Deshalb lief er zum Notausgang. Schnell und gradlinig. Kaum bog er rechts ab, schlugen Kugeln direkt hinter ihm ein. Meine Güte, wenn er nicht aufpasste, endete er als Zahl auf der Liste des Totenläufers.

Hastig lief er die Treppe hinunter. Das Adrenalin in seinen Adern pochte. Hinter ihm waren die Schritte Neel Talwars zu hören. Er gegen den Held der Stadt.

Gerade als er den Notausgang verließ, sich entschied, in Carens Richtung zu laufen und den Weg durch das Labyrinth aus Fluren und unfertigen Wohnungen zu suchen, kamen ihm die zwei Soldaten entgegen, die für die Deckung zuständig waren.

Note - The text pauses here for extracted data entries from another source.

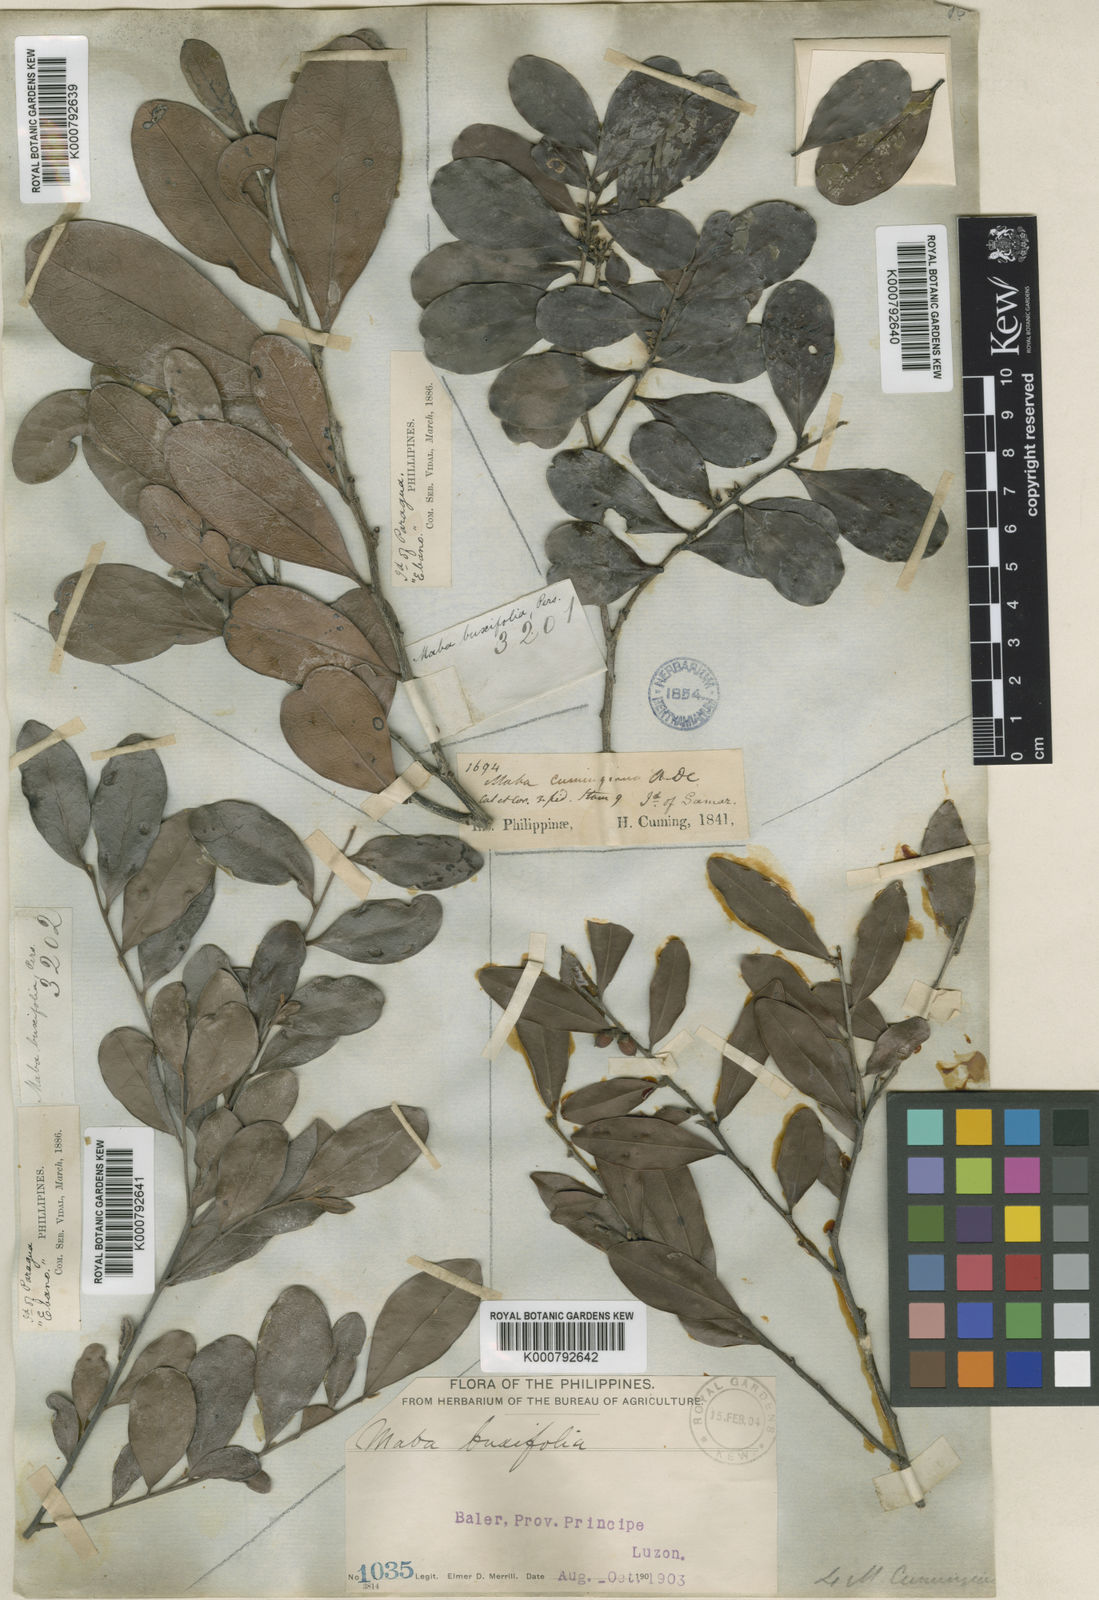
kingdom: Plantae
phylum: Tracheophyta
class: Magnoliopsida
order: Ericales
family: Ebenaceae
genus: Diospyros
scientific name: Diospyros multibracteata
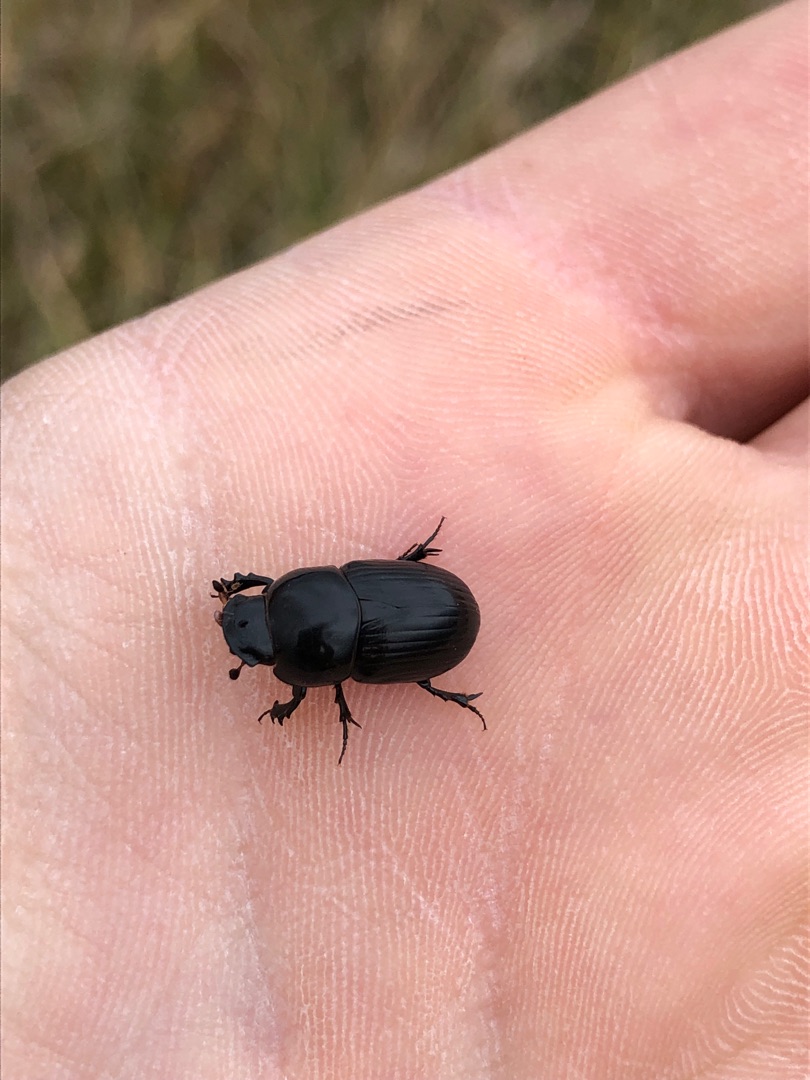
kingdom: Animalia
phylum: Arthropoda
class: Insecta
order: Coleoptera
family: Scarabaeidae
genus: Teuchestes
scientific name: Teuchestes fossor
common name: Stor møgbille
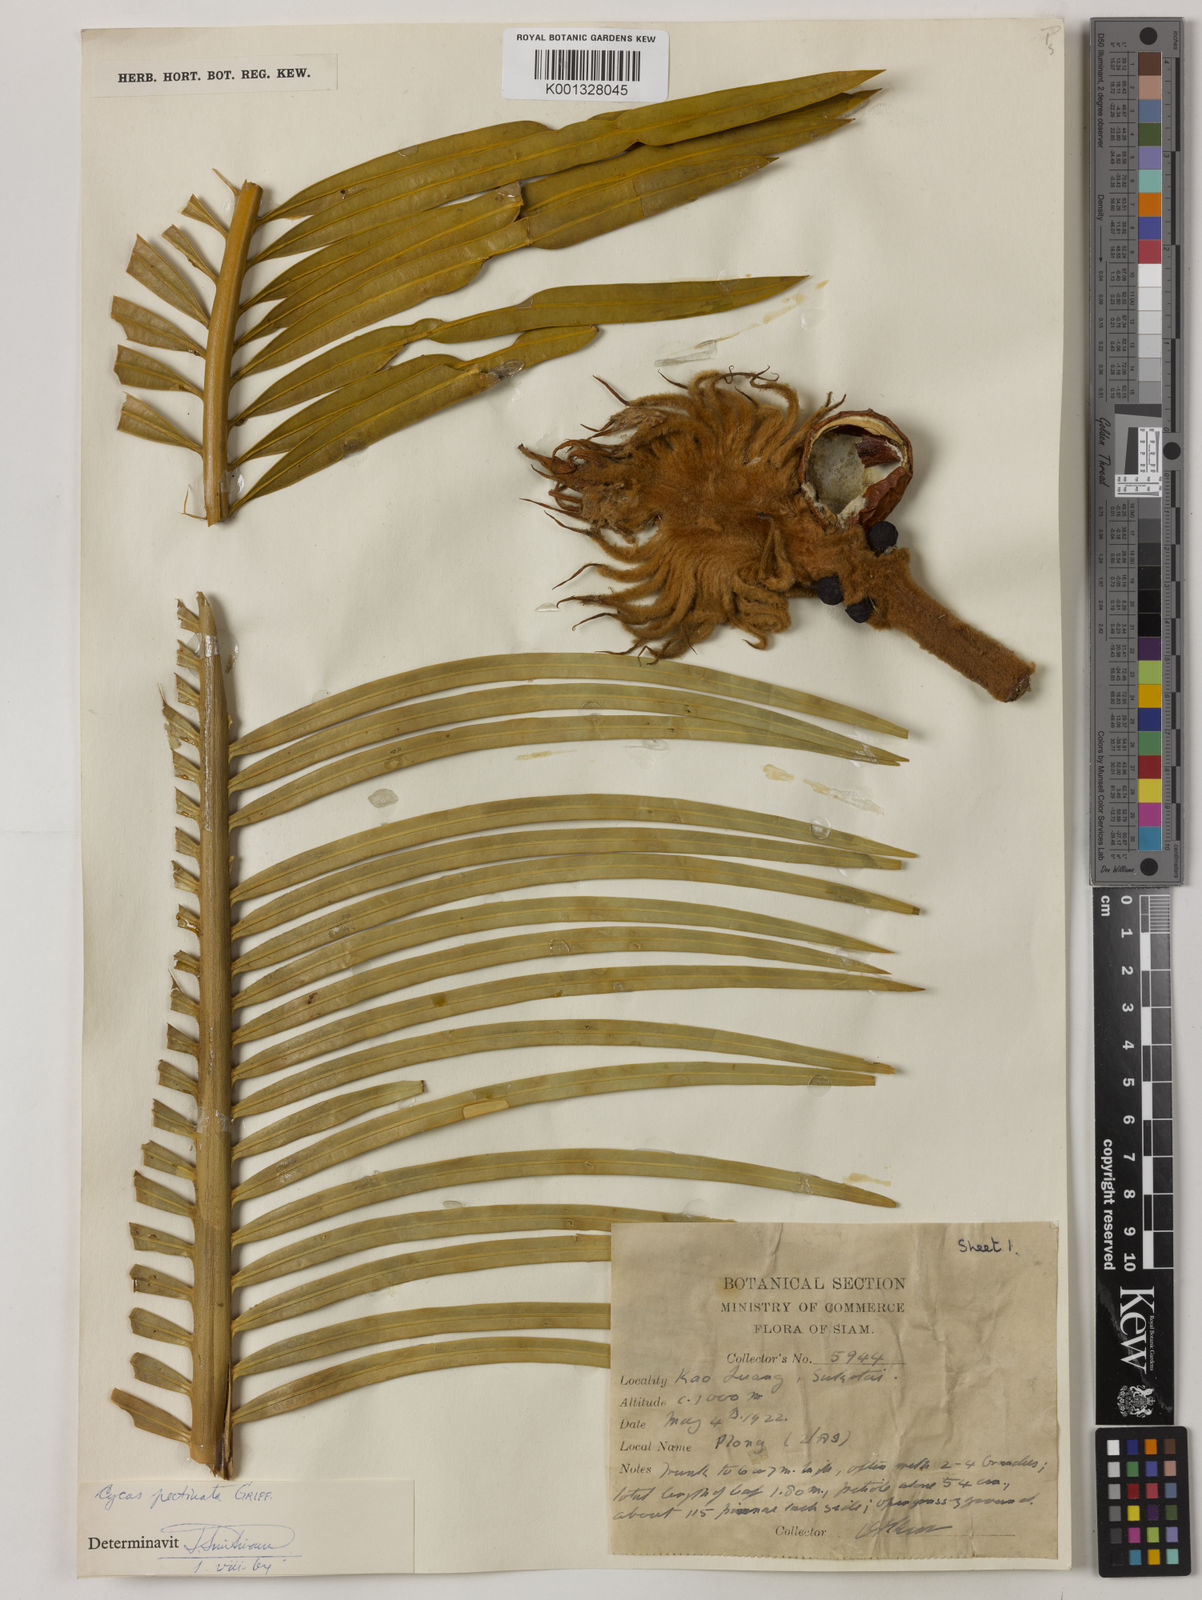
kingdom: Plantae
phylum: Tracheophyta
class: Cycadopsida
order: Cycadales
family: Cycadaceae
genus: Cycas
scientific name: Cycas
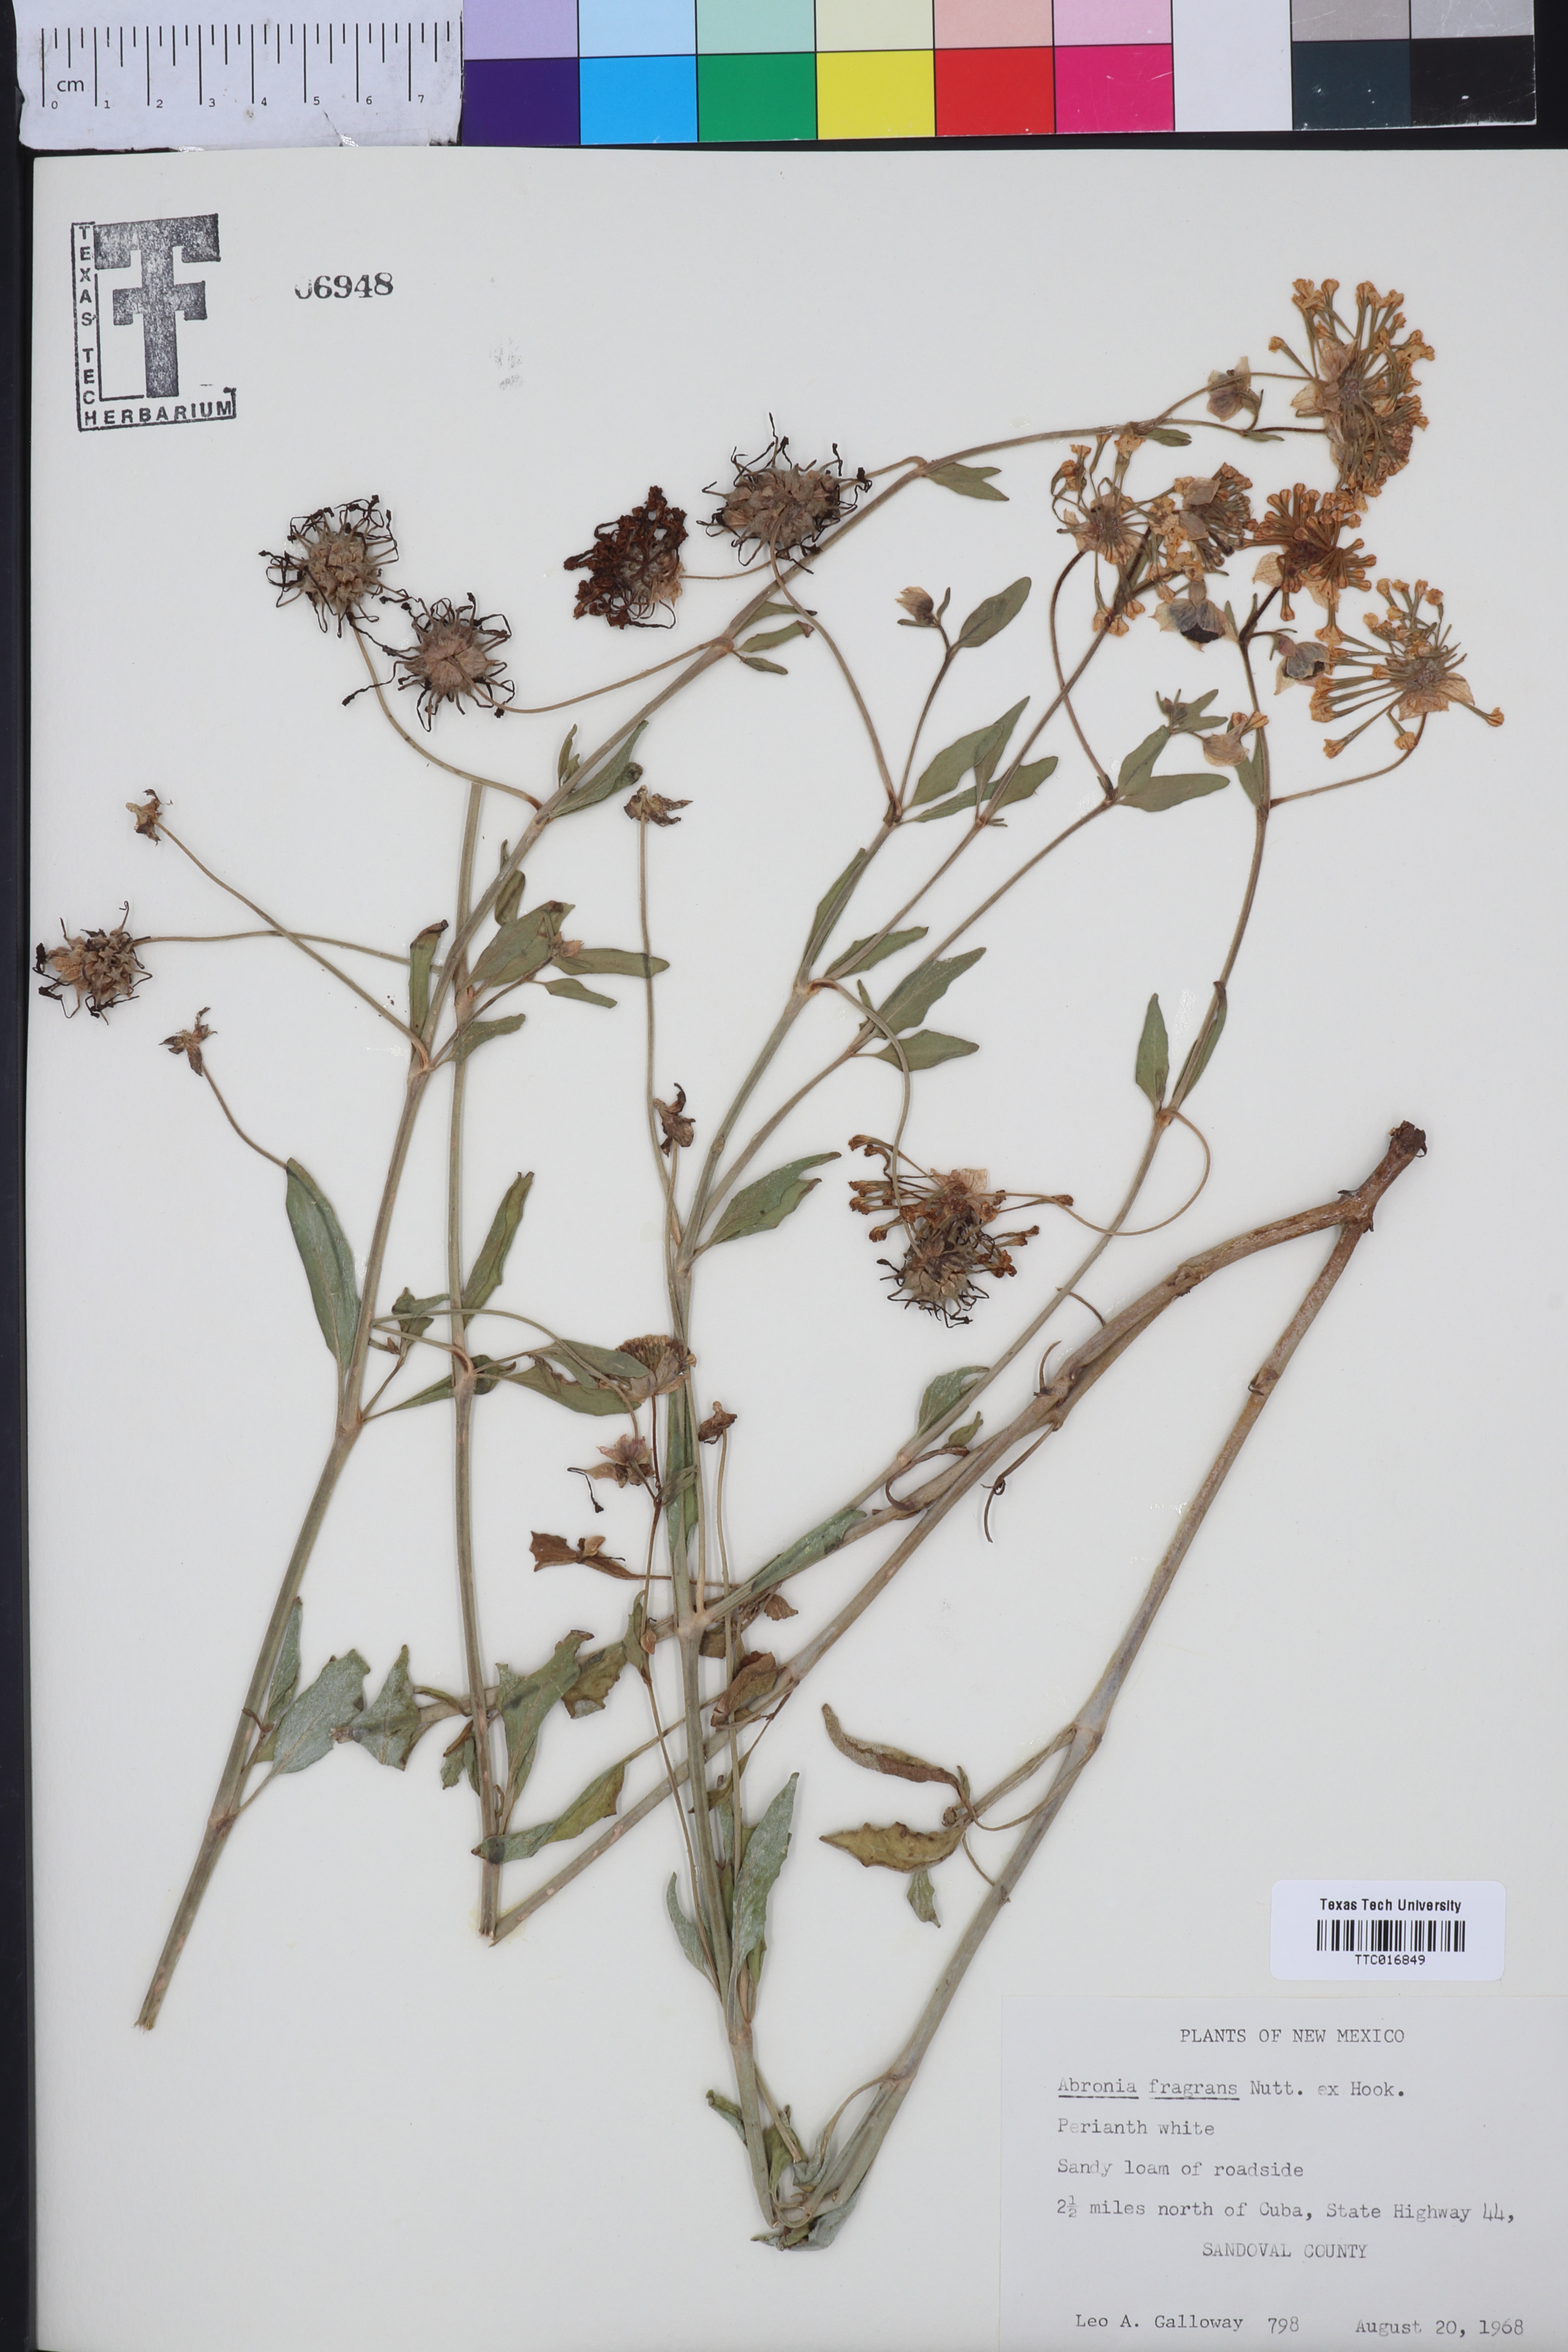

Der Totenläufer musste sie kontaktiert haben. Sie sahen ihn und reagierten blitzschnell, doch Tom war schneller. Er schlug einen Haken und wechselte in einen Raum links von sich. Schüsse echoten durch den Rohbau. Keine Kugel traf ihn, aber es war knapp.

Fluchen von einem der Soldaten. Sie hatten ihm den Weg abgeschnitten. Sollte er Schutz suchen und in der Defensive bleiben, bis Jay mit seinem Team im Rohbau ankam, oder auf den Hinterhof flüchten, wo er eine laufende Zielscheibe war? Ihm blieben nicht viele Optionen. Er musste es schaffen, niemals endete er als Leiche vor den Füßen eines Mannes, dessen Seele rabenschwarz war.